# [BRANO DA LEGGERE]
------------------------------------------------------------
Sarebbero più di un milione i bambini nella Repubblica Centrafricana che hanno urgente bisogno di aiuti umanitari, mentre quasi la metà di quelli sotto i cinque anni sono malnutriti. A renderlo noto giorni prima dell’arrivo del Papa è l’agenzia Onu per l’infanzia, l’Unicef.

«La violenza che ha afflitto questo paese ha avuto un impatto devastante sulla vita dei bambini», ha detto Mohamed Fall, rappresentante Unicef nella Repubblica Centrafricana. «Per far fronte ai bisogni umanitari abbiamo bisogno di un maggiore sostegno internazionale».

Secondo l’agenzia delle Nazioni Unite, il conflitto ha costretto circa mezzo milione di persone a cercare asilo nei paesi vicini, mentre i recenti attacchi ai convogli hanno ostacolato le consegne di aiuti e le azioni di soccorso.

Gli scontri tra le milizie dei Seleka e quelle degli Anti — balaka che si pensasse potessero dissuadere il pontefice dal mettervi piede, rischiano però di far slittare ancora una volta le elezioni del prossimo 27 dicembre già rimandate lo scorso ottobre.

L’arrivo di Francesco è previsto per domani: «Siamo fiduciosi che la visita del Papa sarà promuovere la riconciliazione in un paese che ha un disperato bisogno di pace» sostiene Fall.

Quest’anno l’Unicef ha ricevuto 37 milioni di dollari su circa 70 milioni di cui ha bisogno per provvedere a interventi di soccorso urgenti per i bambini più vulnerabili della Repubblica Centrafricana.

Secondo un rapporto delle Nazioni Unite visto in esclusiva dalla Thomson Reuters Foundation i ribelli nella Repubblica Centrafricana avrebbero rapito, bruciato e sepolto vive «streghe» in cerimonie pubbliche, sfruttando superstizioni ampiamente diffuse con l’obiettivo di controllare il territorio.
------------------------------------------------------------
# [ESTRATTO DEI DATI]
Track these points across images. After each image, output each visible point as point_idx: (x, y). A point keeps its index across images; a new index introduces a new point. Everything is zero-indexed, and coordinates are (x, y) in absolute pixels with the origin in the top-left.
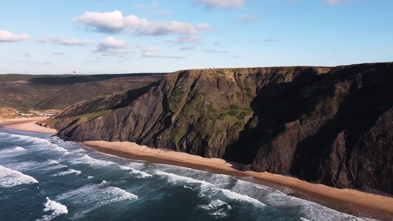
------------------------------------------------------------
Per favore, trascrivi fedelmente il passo del brano sulla Repubblica Centrafricana da "Secondo l’agenzia delle" a "azioni di soccorso.". Il materiale non ha alcun legame con il brano.

# [RISULTATO]
Secondo l’agenzia delle Nazioni Unite, il conflitto ha costretto circa mezzo milione di persone a cercare asilo nei paesi vicini, mentre i recenti attacchi ai convogli hanno ostacolato le consegne di aiuti e le azioni di soccorso.